Task a. In the records, starting with the line with "genus: Hypericum" and going on through the line with "scientific name: Suillus cavipes", switch "scientific name" to "taxon" and give only those lines again, with nothing else changed.

Source extract.

- - - -

Wow! This is exactly it! Roger fails to recognize that no matter how hard he tries, not enough people are coming to his site to provide him a livable income stream. Yet, he refuses to give up after five years and get a job. If the women he keeps tricking to go out with him would simply tell him the truth about his failing business, he might have not ruined his financial situation. But once again, confrontation is hard, even for parents who are housing a 39 year old man child.
My Own Delusions
I know some of you think I’m being too harsh on Roger, but it’s important to realize that because nobody cared enough for Roger, nobody was willing to tell him the truth!
I just don’t want any of you to turn out like Roger, delusional, and wondering why you’ve got nothing in your bank account in the second half of your life due to some fantasy. Given there’s no rewind button, we must speak with absolute truth.
Here are a couple of my Dunning-Krueger issues:
1) I believe all outcomes are correlated with effort, which is a failure in accurately gauging the skills of others. Often, my simple mental response to people who are struggling is, just try harder. I sometimes get frustrated when someone I care about doesn’t understand something or do something efficiently just because I can. This is why I pray for patience all the time. I don’t want to be a tiger dad who causes his kid to rebel. Every failure I have is attributed to not trying hard enough, which traps me into forever trying hard despite having enough and wanting to rest!
2) I believe everything I write is logical, and therefore should be followed. How can people disagree with my thesis if they haven’t also spent hours researching and writing about a subject for the past eight years? But of course, you’ll read plenty of different viewpoints in the comments section that also hold true. I’ve tried understanding other viewpoints with posts such as, Explaining Why The Median 401k Is So Low (to counteract my 401k Savings By Age post), and The Only Reasons To Ever Contribute To A Roth IRA (to counteract my anti-Roth IRA post).
Other D-K Examples:
* Thinking you’re an attractive person, thereby holding out for the perfect attractive someone, only to end up alone. Let’s face it. Most of us are not attractive! The sooner we realize this, the sooner we can recalibrate our expectations of finding the perfect match. Most of us are not witty or funny either. So if we are unattractive, boring, don’t know how to listen, and have an unsuccessful career or business, it’s time to shoot lower.

- - - -

Given records.
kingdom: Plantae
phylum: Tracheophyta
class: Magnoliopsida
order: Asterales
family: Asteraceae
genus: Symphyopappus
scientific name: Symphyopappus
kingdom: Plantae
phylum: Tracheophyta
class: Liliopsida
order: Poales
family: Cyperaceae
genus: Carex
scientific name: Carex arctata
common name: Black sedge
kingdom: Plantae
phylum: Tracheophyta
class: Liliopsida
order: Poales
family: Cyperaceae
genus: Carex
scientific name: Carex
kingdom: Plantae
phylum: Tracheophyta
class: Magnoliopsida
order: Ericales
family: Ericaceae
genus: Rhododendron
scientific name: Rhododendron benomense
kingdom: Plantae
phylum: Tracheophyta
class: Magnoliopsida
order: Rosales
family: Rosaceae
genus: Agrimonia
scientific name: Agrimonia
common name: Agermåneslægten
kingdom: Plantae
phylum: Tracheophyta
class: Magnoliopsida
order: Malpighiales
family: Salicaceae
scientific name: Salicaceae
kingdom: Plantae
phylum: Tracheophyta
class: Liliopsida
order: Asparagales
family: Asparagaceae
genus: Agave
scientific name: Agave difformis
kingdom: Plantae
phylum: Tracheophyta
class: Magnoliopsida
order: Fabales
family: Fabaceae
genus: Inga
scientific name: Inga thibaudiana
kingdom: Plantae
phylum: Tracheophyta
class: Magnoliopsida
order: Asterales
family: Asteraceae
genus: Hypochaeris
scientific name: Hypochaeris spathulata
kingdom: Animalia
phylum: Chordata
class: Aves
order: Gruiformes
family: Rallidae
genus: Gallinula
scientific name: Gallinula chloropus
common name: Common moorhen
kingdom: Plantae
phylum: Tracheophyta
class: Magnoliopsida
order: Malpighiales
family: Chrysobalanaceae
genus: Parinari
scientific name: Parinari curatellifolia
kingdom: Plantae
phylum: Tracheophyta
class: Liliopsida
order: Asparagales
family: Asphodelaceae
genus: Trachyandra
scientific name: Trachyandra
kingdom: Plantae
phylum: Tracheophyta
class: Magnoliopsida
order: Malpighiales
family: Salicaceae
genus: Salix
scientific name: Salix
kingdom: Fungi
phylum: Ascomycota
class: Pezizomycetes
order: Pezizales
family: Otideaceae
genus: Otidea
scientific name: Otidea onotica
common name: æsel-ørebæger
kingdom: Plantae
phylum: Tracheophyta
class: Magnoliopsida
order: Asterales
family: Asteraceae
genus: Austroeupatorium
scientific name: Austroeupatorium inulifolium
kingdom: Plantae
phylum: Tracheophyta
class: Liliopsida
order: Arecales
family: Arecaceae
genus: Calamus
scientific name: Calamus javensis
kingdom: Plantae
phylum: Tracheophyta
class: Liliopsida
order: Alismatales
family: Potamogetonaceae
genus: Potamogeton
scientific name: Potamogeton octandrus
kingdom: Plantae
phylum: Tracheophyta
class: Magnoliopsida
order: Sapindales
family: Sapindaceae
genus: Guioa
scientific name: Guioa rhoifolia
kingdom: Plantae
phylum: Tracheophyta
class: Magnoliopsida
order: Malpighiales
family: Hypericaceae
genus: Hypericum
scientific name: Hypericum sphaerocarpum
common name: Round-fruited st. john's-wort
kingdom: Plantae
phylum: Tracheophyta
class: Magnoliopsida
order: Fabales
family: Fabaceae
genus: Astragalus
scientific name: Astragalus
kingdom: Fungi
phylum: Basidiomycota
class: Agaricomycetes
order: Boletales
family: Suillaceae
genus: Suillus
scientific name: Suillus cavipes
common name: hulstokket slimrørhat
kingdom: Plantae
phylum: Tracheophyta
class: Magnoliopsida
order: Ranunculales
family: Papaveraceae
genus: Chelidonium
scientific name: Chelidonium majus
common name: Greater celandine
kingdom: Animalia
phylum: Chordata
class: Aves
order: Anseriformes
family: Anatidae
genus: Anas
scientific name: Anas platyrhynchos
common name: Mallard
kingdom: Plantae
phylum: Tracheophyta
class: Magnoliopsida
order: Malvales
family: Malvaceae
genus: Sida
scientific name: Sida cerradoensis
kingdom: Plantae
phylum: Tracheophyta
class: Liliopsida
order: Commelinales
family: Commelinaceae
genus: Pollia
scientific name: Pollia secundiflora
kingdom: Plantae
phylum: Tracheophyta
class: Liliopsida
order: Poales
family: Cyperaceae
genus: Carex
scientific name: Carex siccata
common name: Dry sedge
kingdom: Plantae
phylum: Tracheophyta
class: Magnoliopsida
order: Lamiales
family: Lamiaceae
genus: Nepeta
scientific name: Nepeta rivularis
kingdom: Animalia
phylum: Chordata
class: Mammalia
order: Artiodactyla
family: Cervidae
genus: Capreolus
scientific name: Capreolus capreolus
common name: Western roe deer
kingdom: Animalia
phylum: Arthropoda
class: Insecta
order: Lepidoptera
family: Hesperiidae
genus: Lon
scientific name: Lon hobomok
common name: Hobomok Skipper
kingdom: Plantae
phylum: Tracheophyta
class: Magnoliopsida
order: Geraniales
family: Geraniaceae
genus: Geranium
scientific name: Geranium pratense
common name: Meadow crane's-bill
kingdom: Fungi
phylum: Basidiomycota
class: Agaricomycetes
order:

- - - -

Task b. According to the passage on Dunning-Kruger issues, after how many years does Roger still refuse to give up and get a job?

Written reply a.
genus: Hypericum
taxon: Hypericum sphaerocarpum
common name: Round-fruited st. john's-wort
kingdom: Plantae
phylum: Tracheophyta
class: Magnoliopsida
order: Fabales
family: Fabaceae
genus: Astragalus
taxon: Astragalus
kingdom: Fungi
phylum: Basidiomycota
class: Agaricomycetes
order: Boletales
family: Suillaceae
genus: Suillus
taxon: Suillus cavipes

Written reply b. Five years.